I've been OK with the gradual loss of youthfulness in my facial features -- my parents both look pretty young for their ages, especially my dad, whom I take after most. And then there's the fact that I like laugh lines, and that facial expressiveness is so important to me that I think women look much more beautiful with a faceful of wrinkles than they do post-botox or post-facelift. So I am not too worried about my face. And if my father, his mother, and her mother are any indication, I should remain thin as long as I remain active.

But then there is the saggy-skin thing. This just depresses me. I have always been "perky" in the front and in back, and of everything that's going to happen to me aging-wise, the loss of perk bothers me the most. I'm still holding up well in the front, perhaps because my boobies are physically smaller than they appear to be on my small frame (I think they're bigger than baseballs but slightly smaller than softballs). But as I whined about a few posts ago, I suspect that the skin on my ass may not be quite as perky as it used to be. But even if it isn't, even if right now it's still as perky as ever, the sad fact is that eventually it's going to head south, and I'm not looking forward to it. It sucks. It pisses me off. It makes me sad. It just DOES. Eventually I will get over all this and adjust to the new reality, but right now I DON'T LIKE IT.

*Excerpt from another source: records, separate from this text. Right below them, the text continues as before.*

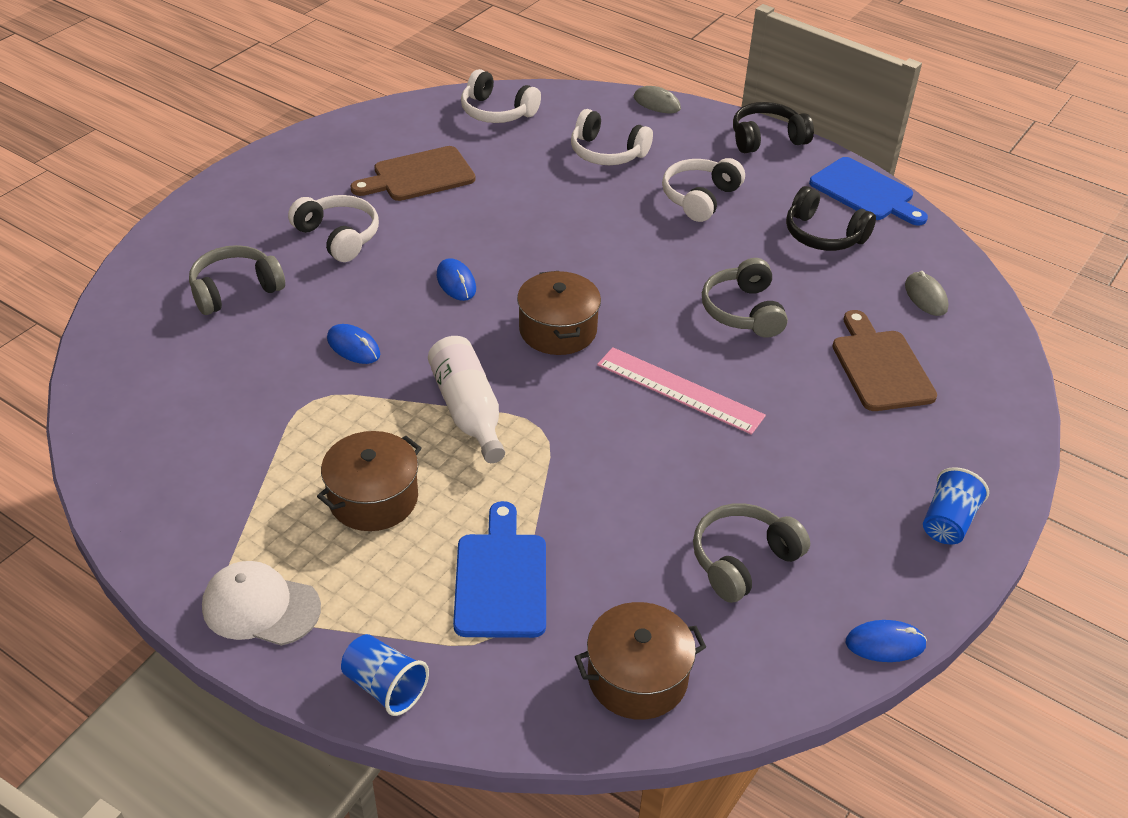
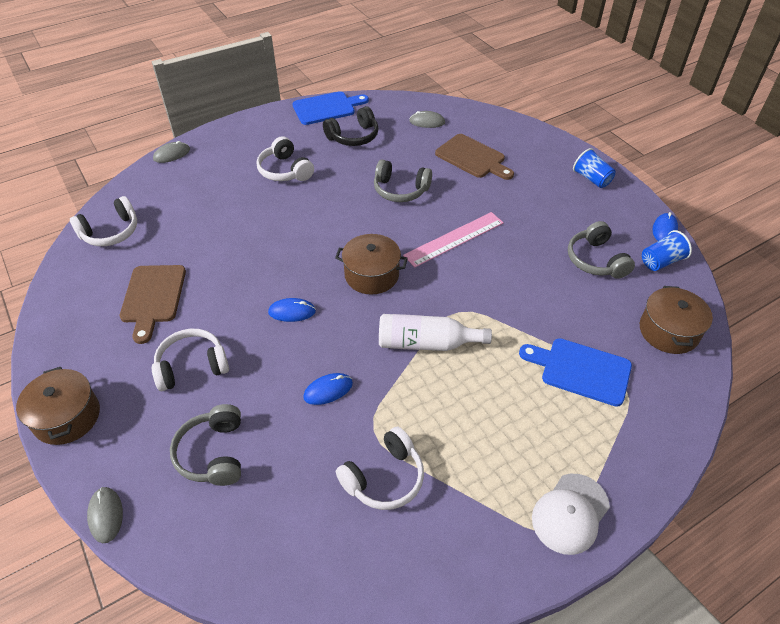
camera: 65 degrees left, 5 degrees up
(142, 248) = (106, 515): none -> grey mouse
(373, 498) = (488, 419): brown pot -> brown pot (67, 417)
(385, 686) = (654, 455): blue cup -> blue cup (661, 261)
(607, 153) = (206, 194): white headphones -> white headphones (384, 478)
(766, 139) = (248, 124): black headphones -> none
(880, 367) = (472, 158): brown cutting board -> brown cutting board turned 150 degrees counterclockwise

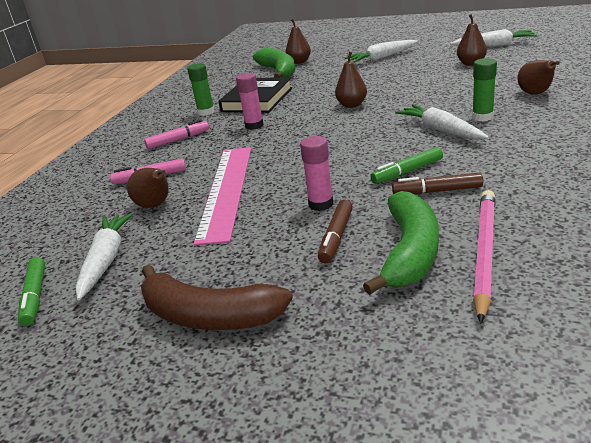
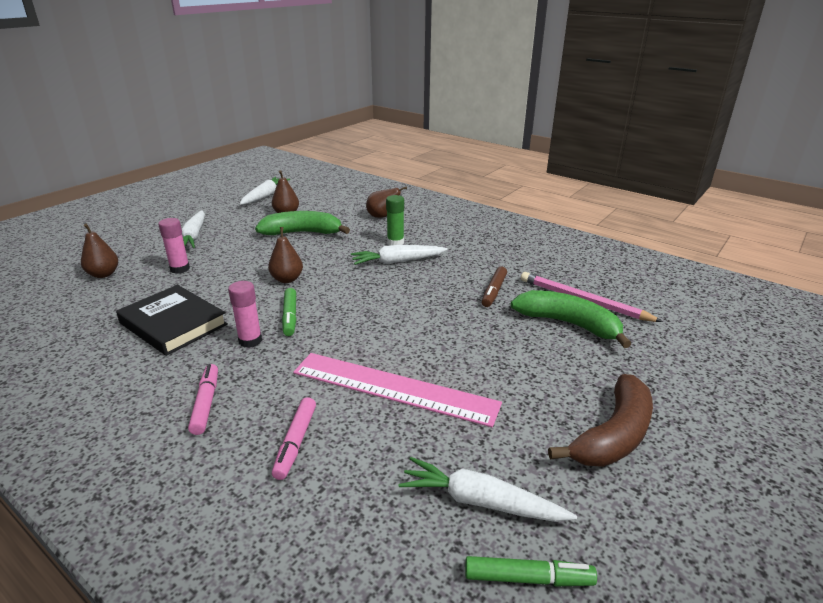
camera: 75 degrees left, 0 degrees up
(155, 205) = (379, 446): brown pear -> none
(206, 112) = (146, 367): green glue stick -> none
(278, 71) = (106, 292): green banana -> green banana (302, 233)
(321, 204) = (471, 342): pink glue stick -> pink glue stick (180, 269)
(336, 237) = (529, 347): brown marker -> none
(407, 172) = (453, 293): green marker -> green marker (290, 316)

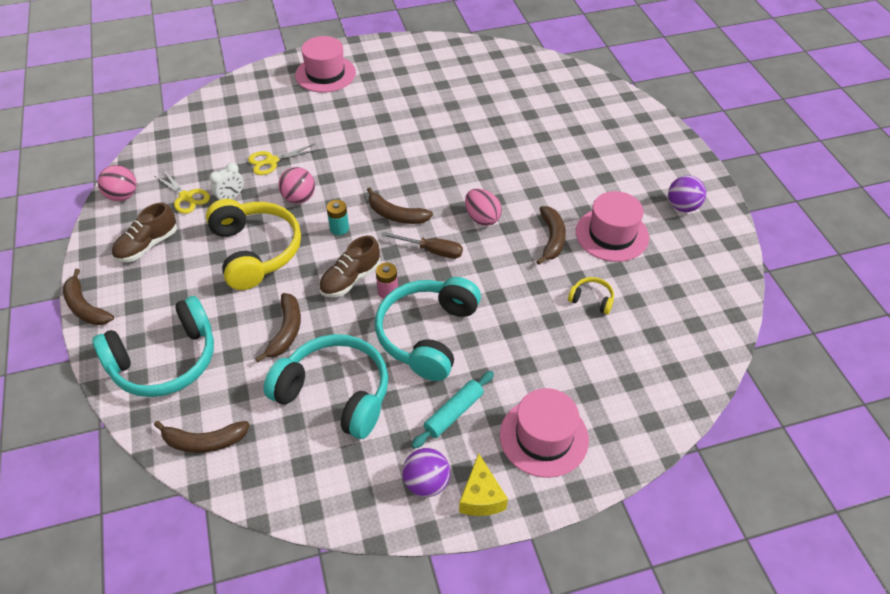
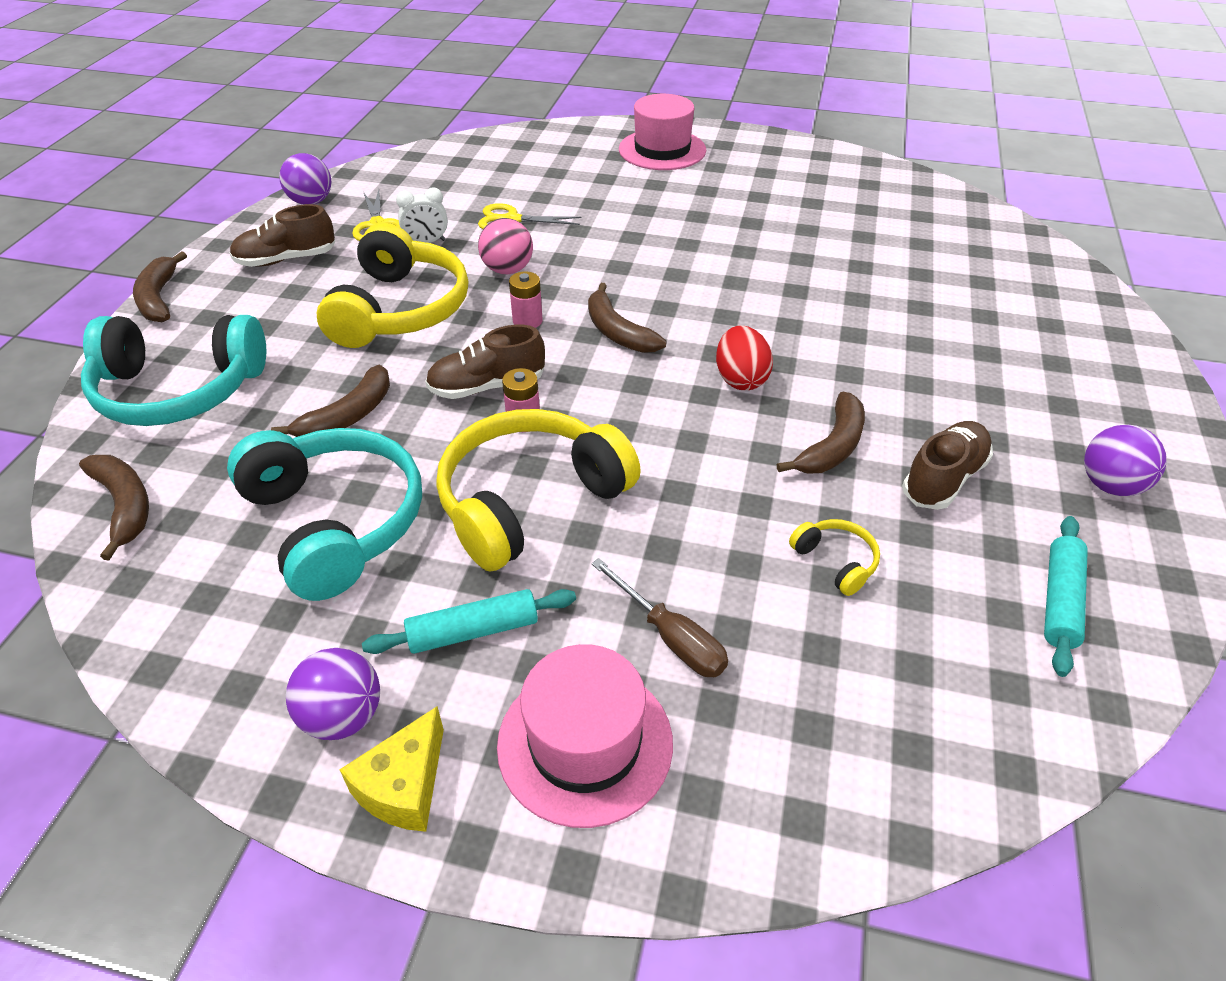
camera: 30 degrees right, 5 degrees down
(122, 196) = (311, 202): pink ball -> purple ball
(204, 441) = (124, 506): brown banana -> brown banana turned 150 degrees counterclockwise
(339, 228) = (527, 321): turquoise battery -> pink battery
(427, 334) = (530, 501): turquoise headphones -> yellow headphones
(431, 251) = (630, 393): brown screwdriver -> brown screwdriver (670, 637)
(482, 218) = (740, 379): pink egg -> red egg
(612, 234) = (943, 479): pink hat -> brown shoe
(692, 275) = (1060, 601): none -> turquoise rolling pin

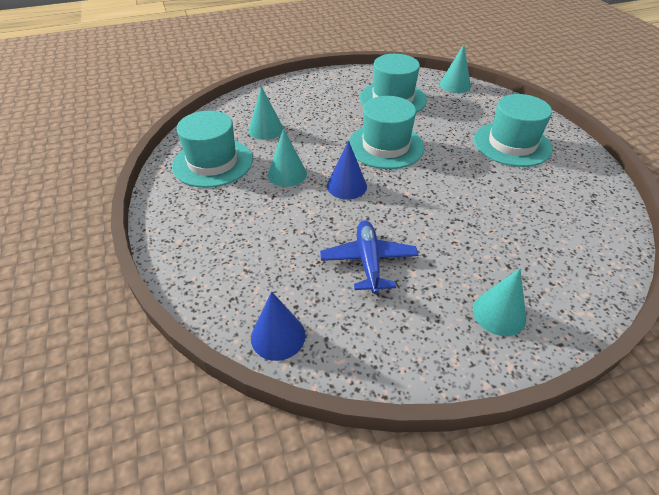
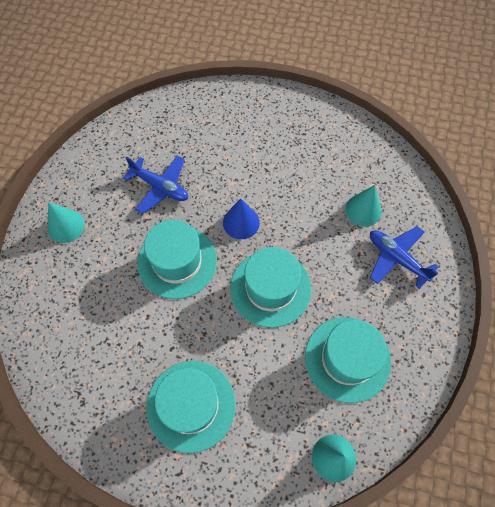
camera: 125 degrees right, 20 degrees up
(213, 162) = (337, 151): turquoise hat -> turquoise hat (177, 261)
(278, 336) = (149, 115): blue cone -> none
(287, 174) = (286, 192): turquoise cone -> none
(295, 103) = (396, 258): none -> blue plane

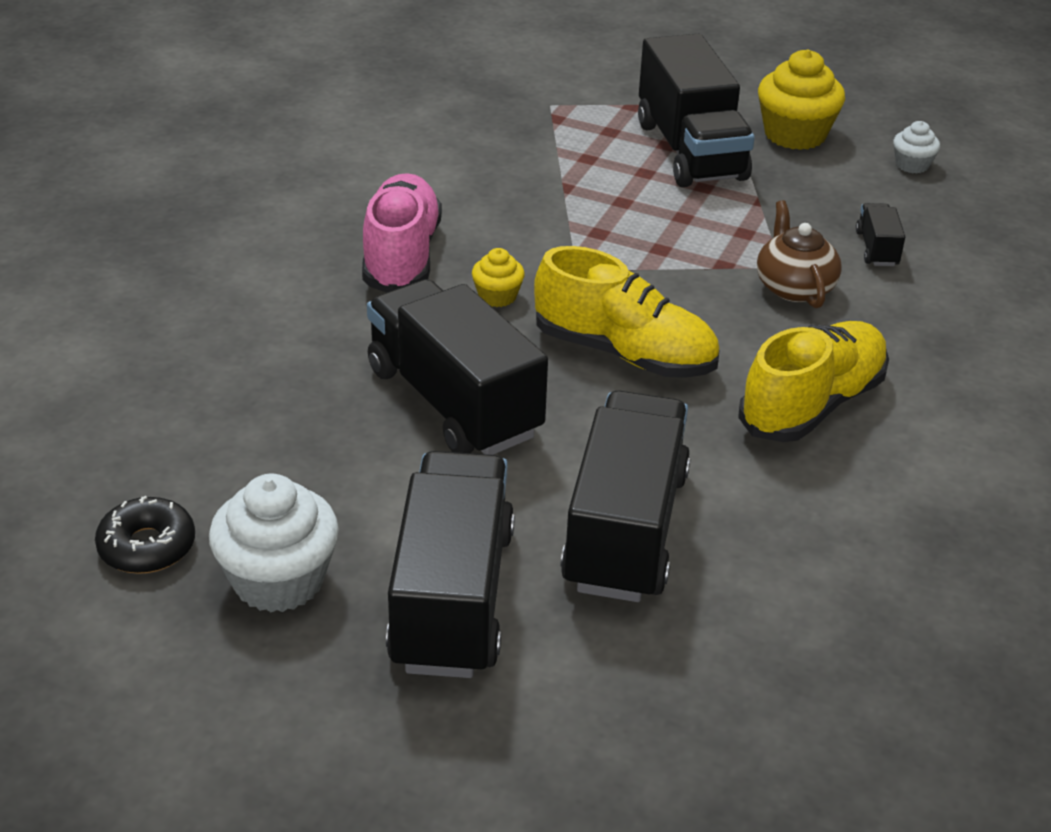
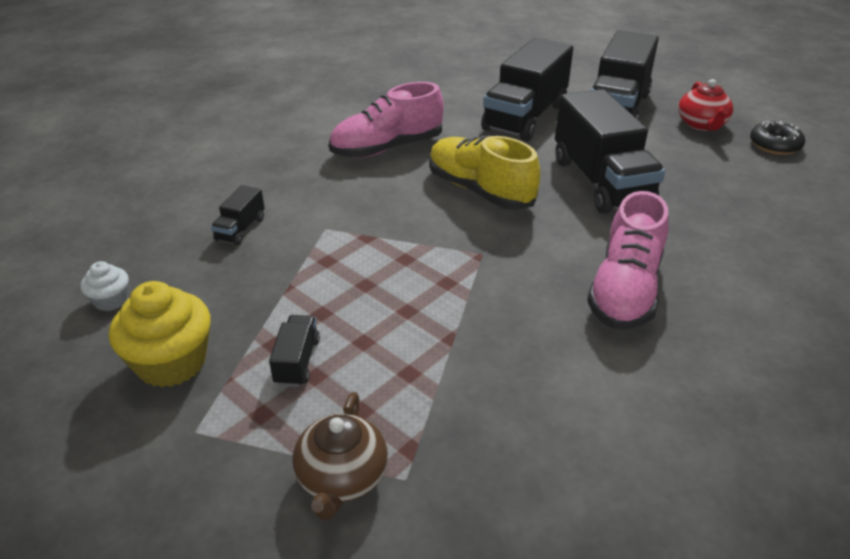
camera: 160 degrees left, 0 degrees up
(278, 580) = (702, 125): white cupcake -> red teapot
(497, 296) = (553, 242): yellow cupcake -> none
(690, 151) = (297, 362): black truck -> black truck, size x0.43
(794, 287) = (331, 212): brown teapot -> brown teapot (342, 478)
(812, 405) = (387, 148): yellow shoe -> pink shoe

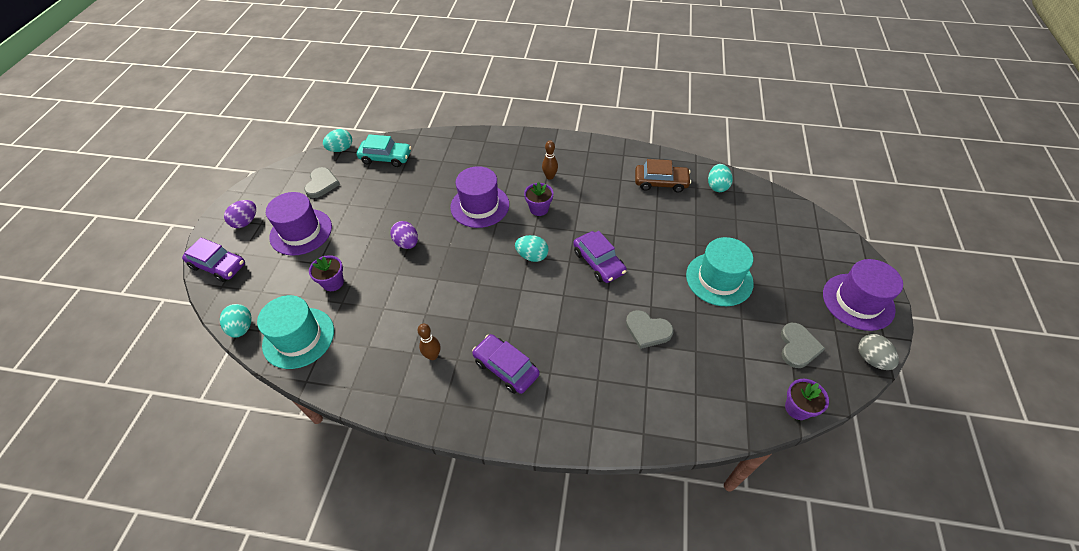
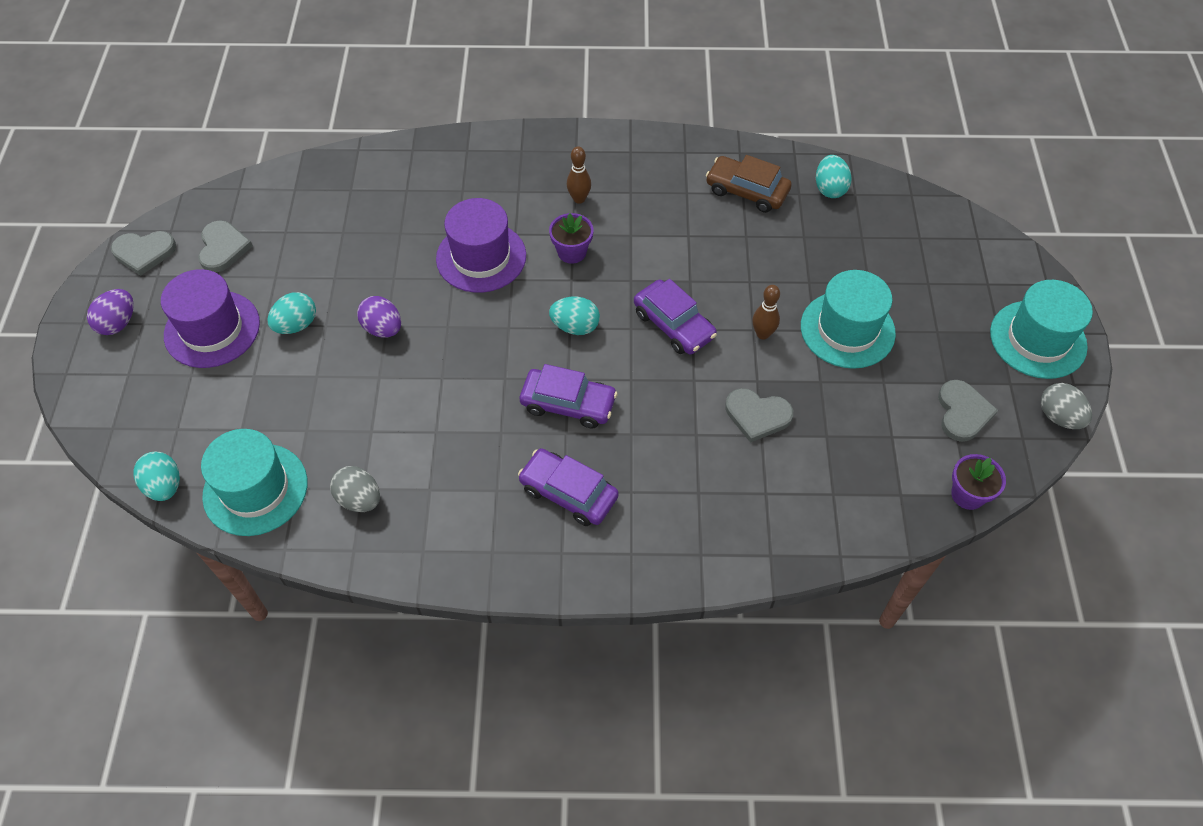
camera: 10 degrees left, 5 degrees up
(218, 265) = (96, 397): purple car -> purple car (568, 404)
(274, 182) = (144, 252): none -> grey heart
(333, 282) = (284, 402): purple flower pot -> none
(341, 149) = (238, 186): turquoise egg -> turquoise egg (296, 325)
(364, 353) = (359, 499): none -> grey egg
(386, 157) = (315, 193): turquoise car -> none
(433, 355) = (460, 489): brown bowling pin -> brown bowling pin (763, 334)
(661, 182) = (747, 191): brown car -> brown car turned 150 degrees counterclockwise
(858, 301) = (1038, 339): purple hat -> turquoise hat

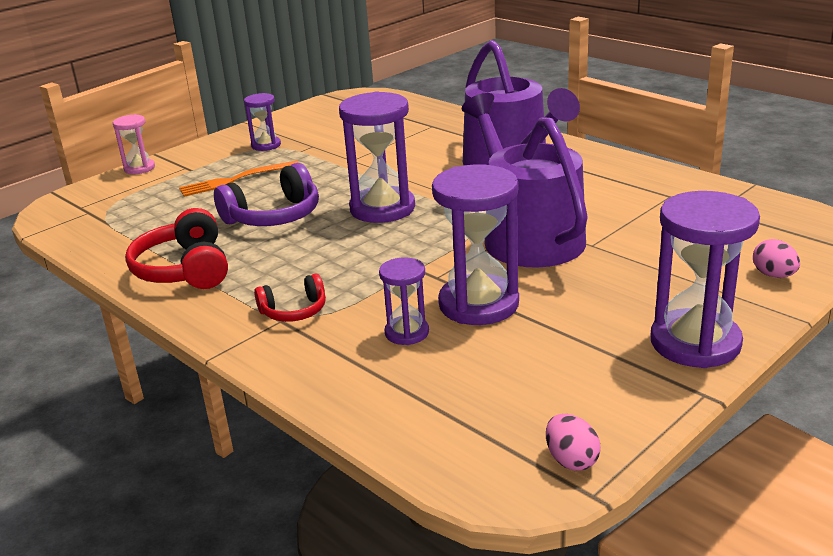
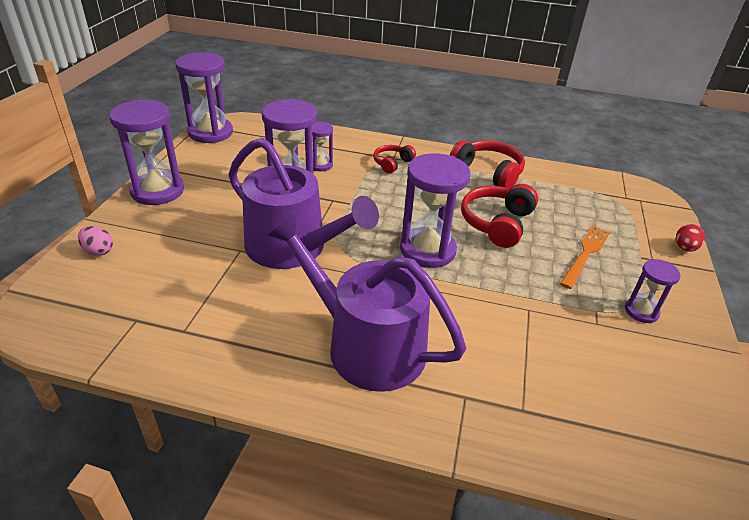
camera: 145 degrees right, 10 degrees up
(139, 168) = (684, 248): pink hourglass -> red egg
(274, 216) = (497, 223): purple headphones -> red headphones
(571, 460) = (210, 133): pink egg -> purple hourglass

It's particularly annoying to have this start to happen just when I was beginning to really revel in my hot-chick-ness. Until Poindexter started telling me all the time that I was hot, pointing out the men checking me out, and got some friends who are quite open in their appreciation of my aesthetics, I didn't really pay a whole lot of attention to my looks other than fussing over my hair. Then when I started to see other people appreciating them, I started to really enjoy that. Like I said, I'm going to miss it.

Well. I think I'm officially sick of myself on this topic, so I'll shut up now.